Victoria Park at the junction of Ruff Lane and St Helens Road is a tiny triangular patch of trees and formal flower beds, containing an interesting monument. “To the memory of brave men who have fought for their country this column has been erected by public subscription”. It predates the First World War and it commemorates one soldier from the Crimean War and four from the Boer War. The Crimean soldier is Sgt Major James Ikin Nunnerley of the 17th Lancers “one of the six hundred” (i.e. he was in the Charge of the Light Brigade in 1854) who survived to become a local celebrity. He ran a draper’s shop in Ormskirk in later life and died in November 1905 aged 75.
Some of the trees are becoming autumnal already, with recognisable seeds. The hanging clusters of Hornbeam seeds were developing, but the Limes were still in flower. I think Ormskirk bought a job lot of Small-leaved Limes some years ago. There are no sprouting leaves at the bases of the trunks, the developing seeds appear to have little points or beaks and the creamy flowers were sticking up above the leaves. That identifies them as Small-leaved.

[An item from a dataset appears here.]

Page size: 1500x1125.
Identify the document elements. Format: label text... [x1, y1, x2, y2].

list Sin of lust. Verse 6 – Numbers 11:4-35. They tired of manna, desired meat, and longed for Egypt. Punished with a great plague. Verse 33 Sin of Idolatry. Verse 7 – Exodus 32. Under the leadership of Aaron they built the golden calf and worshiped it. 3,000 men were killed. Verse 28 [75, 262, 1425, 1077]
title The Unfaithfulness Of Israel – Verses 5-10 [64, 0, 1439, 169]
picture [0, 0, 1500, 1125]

The monument was flanked by a Weeping Birch, and a flower bed had a pretty Sweet Gum (Liquidambar). An unassuming tree around the edge had leaves with three or five leaflets, but the seeds were clearly some kind of Acer. We couldn’t inspect the bark because there was Ivy on it, but there was another tree nearby with similar leaves, no seeds, and smooth grey bark. I think it was a Box Elder or Ash-leaved Maple, Acer negundo. They come as separate male and female trees, so the one with seeds was a female, of course, while the other must have been the male, carefully planted a few yards away as the other half of the pair. The male trees are the ones that have spectacular tassels of pink catkins in early spring. (See the one we found at Allerton Cemetery in March.)
There weren’t many birds about, just Wood Pigeons, Starlings and Blackbirds. We found a single 7-spot ladybird on some shrubs and a White-tailed Bumble Bee crawling on the grass and looking rather sick. Then we headed off to Coronation Park, spotting a tree on the way with bright red cluster of seeds. It was just a Sycamore, but one genetically endowed with a propensity to be extra-red. A pretty thing.

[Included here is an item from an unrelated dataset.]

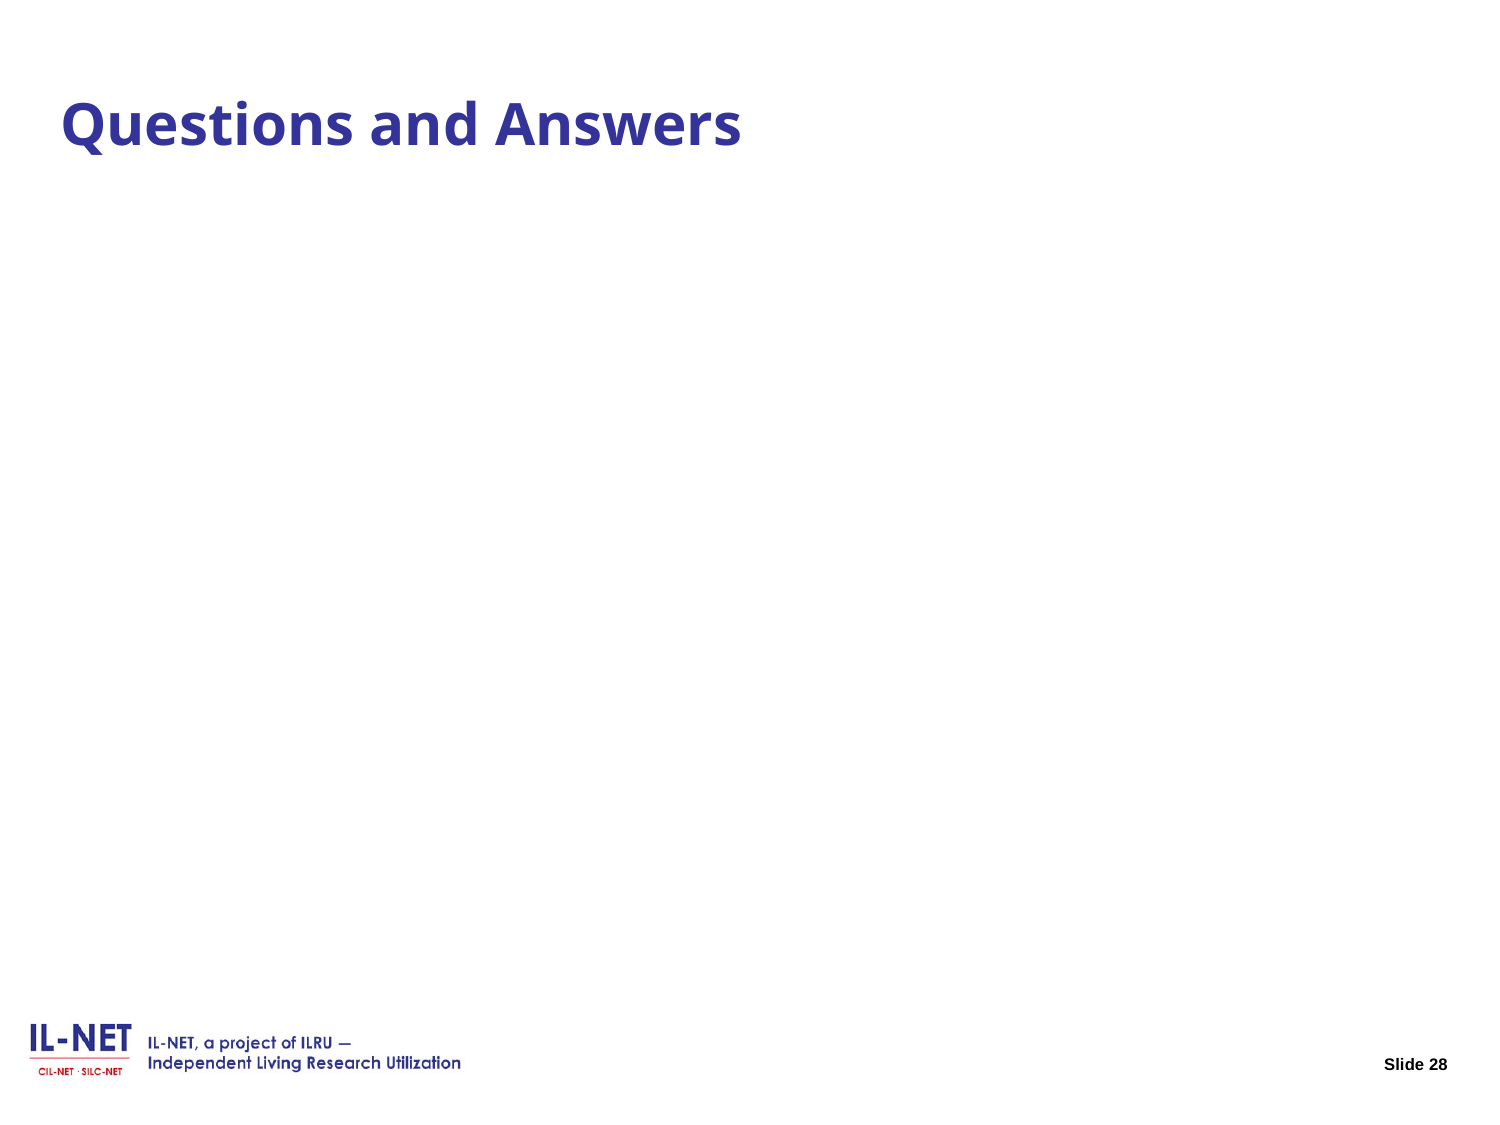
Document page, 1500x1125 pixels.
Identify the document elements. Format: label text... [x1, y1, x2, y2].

Many families were out in the park, where there was a funfair, and lots of extra tennis nets set out. There were no interesting birds on their pond, either, just moulting Mallards, Coots, a Moorhen and a flock of Black-headed Gulls. Beyond the drainage ditch is a wetland area / wild flower meadow, and right on the corner of the bridge was a clump of tall plants with purple flowers in whorls. Not any kind of Woundwort, and we eventually concluded it had to be Black Horehound. It differed from the book in being taller than it was supposed to be (4 or 5 feet not 3), lilac not reddish and having no detectable unpleasant smell, but the stems were square and all other features matched
The meadow was full of Meadow Sweet, Teasel and Mugwort, with occasional Tufted Vetch and Field Scabious. Only two butterflies – a Comma and a probable Small Copper. The edges were planted with young native trees – Larch, Oak and Hornbeam. I have seen one or two Rowan trees with red berries already, but the ones here had berries that were still fawny-brown.
Public transport details: Train from Central at 10.17, arriving Ormskirk at 10.48. Returned on the train from Ormskirk at 2.37, arriving Central at 3.10.